A la vez, como acontecía ya desde mucho antes, lo que trasmiten los medios dista de ser una verdad informativa, y deviene más en un relato; por ejemplo, se narró en tono aventurero tanto la primera como la segunda guerra del Golfo, sin pensarse siquiera en el sufrimiento real que causaron en ambos bandos. En especial, el inicio del conflicto final contra el Iraq de Sadam Hussein estuvo plagado del uso de los llamados hechos alternativos, o sea, afirmaciones dichas por el poder, que de momento se asumen como verdades sin más, para justificar una invasión, aunque luego cayeran por su propio peso. Esto se acerca bastante al papel del Estado en Orwell, que cambiaba las narrativas según conveniencias; si ayer Sadam era amigo, hoy es Hitler, y lo mismo sucedió con Bin Laden, quien en los años 80 fue un adalid contra el comunismo, apoyado y financiado por Occidente, en la guerra de Afganistán.

La privatización total de la enseñanza y sus precios prohibitivos han empobrecido el rito del lenguaje, dejando en desuso aquellos giros propios de un pensamiento crítico. La neolengua es hablada en 1984 y su misión es eliminar la lengua, o sea, la cultura. La escritura en Twitter, de 140 caracteres, y la extensión de algoritmos que ya escriben “mensajes automáticos”, contribuyen a generalizar una neolengua evidente, poco creativa, fenómeno que coincide con el encarecimiento de la adquisición de los libros. Mediante la neolengua, se aceptan mejor los hechos alternativos, ya que está privada de toda capacidad crítica.

El Gran Hermano contra los intelectuales

Para Donald Trump no hay nada peor que el pensamiento crítico, el periodismo cuestionador y la cultura misma. Ha hecho de su estancia en la Casa Blanca un escenario de sublimación de la ignorancia, de legitimidad de la fuerza y de su omnipresencia como figura pública incontestable en todos los espacios.

Para Donald Trump no hay nada peor que el pensamiento crítico,
el periodismo cuestionador y la cultura misma.

 

Muchos, de hecho, se preocupan, porque la estancia de Trump ha demostrado que el poder totalitario pudiera estar más cerca de lo esperado, en esos Estados Unidos que se erigen como “hogar de los libres y los bravos”. Estudios arrojaron que el número de veces que aparece Trump en la vida diaria del norteamericano no solo contribuye a que le voten, sino a que, intrínsecamente, compartan sus “ideas”. La similitud con el Gran Hermano, que estaba siempre en una pantalla y cuya mirada expresaba la voluntad del Estado, tiene mucho que ver con canales de noticias que se dedican casi de forma exclusiva a narrar la vida de Trump.

Por otro lado, la imposición de una guerra hacia los intelectuales ha sido una forma brutal e inteligente de neutralizar toda oposición, ya sea demócrata o independiente, pues simplemente se paraliza el pensamiento y con ello la participación.

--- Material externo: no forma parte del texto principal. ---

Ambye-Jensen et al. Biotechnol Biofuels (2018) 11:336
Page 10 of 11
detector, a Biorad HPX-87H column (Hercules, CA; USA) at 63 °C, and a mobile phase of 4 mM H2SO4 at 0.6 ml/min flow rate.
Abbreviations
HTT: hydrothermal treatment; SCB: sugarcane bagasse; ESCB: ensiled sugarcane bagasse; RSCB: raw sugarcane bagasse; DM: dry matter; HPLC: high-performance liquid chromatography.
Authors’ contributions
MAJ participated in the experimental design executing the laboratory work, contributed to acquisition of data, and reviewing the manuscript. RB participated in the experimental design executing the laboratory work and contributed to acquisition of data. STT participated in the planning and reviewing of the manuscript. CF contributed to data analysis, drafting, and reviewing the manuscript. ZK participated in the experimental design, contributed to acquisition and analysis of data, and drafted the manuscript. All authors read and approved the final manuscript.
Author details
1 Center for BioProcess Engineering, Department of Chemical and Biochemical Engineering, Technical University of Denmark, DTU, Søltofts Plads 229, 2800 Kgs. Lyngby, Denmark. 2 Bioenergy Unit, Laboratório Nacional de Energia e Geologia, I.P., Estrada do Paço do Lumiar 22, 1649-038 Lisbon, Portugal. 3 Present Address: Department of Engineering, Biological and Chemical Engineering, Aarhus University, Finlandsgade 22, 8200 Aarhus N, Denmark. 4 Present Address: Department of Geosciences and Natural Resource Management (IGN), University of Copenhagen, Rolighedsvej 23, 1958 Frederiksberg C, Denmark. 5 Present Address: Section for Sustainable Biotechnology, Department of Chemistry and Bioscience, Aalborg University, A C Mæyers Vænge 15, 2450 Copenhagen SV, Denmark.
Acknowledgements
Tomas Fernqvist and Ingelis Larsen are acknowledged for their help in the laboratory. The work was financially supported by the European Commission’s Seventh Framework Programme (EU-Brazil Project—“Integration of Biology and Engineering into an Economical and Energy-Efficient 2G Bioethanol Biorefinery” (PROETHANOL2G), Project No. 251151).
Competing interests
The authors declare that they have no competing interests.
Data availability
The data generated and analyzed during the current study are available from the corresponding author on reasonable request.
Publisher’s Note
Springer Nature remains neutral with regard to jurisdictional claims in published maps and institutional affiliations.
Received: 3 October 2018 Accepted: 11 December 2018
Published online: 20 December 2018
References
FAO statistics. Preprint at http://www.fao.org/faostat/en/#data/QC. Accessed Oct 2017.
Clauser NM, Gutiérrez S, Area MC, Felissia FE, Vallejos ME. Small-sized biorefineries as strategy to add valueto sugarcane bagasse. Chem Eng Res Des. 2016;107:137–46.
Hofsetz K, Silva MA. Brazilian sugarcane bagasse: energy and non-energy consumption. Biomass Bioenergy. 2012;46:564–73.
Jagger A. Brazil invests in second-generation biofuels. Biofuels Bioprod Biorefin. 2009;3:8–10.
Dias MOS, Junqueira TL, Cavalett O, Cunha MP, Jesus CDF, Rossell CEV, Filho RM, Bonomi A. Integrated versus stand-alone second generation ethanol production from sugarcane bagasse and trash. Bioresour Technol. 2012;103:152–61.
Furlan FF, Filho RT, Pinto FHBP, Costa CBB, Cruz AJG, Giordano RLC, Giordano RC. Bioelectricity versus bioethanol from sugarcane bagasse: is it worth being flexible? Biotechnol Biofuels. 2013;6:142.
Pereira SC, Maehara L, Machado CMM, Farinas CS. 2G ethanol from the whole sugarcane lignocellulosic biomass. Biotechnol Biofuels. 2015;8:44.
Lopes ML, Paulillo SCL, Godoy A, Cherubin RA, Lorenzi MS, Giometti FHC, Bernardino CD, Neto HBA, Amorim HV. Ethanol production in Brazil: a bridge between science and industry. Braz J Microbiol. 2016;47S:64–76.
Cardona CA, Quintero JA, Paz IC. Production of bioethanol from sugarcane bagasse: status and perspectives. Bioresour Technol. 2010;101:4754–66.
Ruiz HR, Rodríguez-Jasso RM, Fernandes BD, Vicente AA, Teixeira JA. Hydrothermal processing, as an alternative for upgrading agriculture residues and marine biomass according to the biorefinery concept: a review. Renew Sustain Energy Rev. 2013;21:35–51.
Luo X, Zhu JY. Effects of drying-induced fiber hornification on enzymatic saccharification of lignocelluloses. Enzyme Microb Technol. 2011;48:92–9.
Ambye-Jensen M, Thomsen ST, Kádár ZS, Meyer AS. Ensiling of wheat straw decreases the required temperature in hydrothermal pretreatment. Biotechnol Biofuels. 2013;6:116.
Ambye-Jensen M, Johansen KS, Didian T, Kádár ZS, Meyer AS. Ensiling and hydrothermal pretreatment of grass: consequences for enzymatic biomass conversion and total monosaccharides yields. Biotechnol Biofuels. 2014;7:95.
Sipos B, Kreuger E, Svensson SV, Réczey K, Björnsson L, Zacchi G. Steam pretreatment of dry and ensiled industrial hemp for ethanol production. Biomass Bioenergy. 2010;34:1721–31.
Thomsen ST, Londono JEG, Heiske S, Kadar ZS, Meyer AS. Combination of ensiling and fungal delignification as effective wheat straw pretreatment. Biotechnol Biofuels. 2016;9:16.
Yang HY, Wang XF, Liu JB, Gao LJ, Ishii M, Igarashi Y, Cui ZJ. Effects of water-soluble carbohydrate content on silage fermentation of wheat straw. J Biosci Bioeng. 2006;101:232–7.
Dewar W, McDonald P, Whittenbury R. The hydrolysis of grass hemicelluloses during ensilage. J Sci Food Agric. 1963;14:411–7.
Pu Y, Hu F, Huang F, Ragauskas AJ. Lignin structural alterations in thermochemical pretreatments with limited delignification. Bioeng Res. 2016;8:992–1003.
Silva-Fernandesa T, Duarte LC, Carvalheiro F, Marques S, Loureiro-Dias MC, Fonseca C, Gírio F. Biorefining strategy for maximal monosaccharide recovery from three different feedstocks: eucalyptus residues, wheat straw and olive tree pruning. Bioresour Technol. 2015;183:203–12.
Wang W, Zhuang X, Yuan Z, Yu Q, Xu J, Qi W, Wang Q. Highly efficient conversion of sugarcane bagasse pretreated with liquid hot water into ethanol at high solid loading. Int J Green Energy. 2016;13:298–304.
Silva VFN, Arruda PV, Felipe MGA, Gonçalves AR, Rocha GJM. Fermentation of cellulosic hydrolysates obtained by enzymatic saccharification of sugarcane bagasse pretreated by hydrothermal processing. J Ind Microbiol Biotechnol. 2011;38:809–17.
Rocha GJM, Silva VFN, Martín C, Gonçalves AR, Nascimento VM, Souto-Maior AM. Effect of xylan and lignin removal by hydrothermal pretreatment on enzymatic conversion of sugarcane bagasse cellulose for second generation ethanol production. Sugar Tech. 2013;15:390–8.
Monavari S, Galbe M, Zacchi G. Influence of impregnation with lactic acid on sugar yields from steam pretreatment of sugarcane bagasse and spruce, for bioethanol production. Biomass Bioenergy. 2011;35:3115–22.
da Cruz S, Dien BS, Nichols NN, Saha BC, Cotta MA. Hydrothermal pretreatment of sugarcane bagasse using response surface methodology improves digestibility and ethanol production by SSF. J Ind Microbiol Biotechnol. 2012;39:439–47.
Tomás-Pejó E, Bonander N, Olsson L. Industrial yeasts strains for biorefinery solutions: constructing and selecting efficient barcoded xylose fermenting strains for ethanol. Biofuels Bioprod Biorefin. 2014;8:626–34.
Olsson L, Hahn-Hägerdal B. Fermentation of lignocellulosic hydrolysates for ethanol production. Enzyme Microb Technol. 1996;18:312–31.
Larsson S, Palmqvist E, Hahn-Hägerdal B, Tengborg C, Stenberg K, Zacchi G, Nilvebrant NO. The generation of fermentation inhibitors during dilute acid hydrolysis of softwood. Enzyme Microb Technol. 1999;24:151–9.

A la vez, ello transmite la imagen al resto de los políticos, dentro y fuera, de que mientras se esté del lado del fuerte, todo vale, el fin justifica los medios.

Para quienes calificaban a Trump como un accidente del sistema, un outsider, o algo transitorio, quizás las próximas elecciones sean una mala noticia, pues la naturaleza orwelliana de un señor que niega el cambio climático pudiera encarnar muy bien la esencia del sistema, su corazón (o mejor dicho, la ausencia de este). Aunque sea un disparate, para millones de personas de la Norteamérica blanca actual, dos más dos suman cinco, si lo dijo Trump. Y eso, también, aparece en la novela 1984 de George Orwell.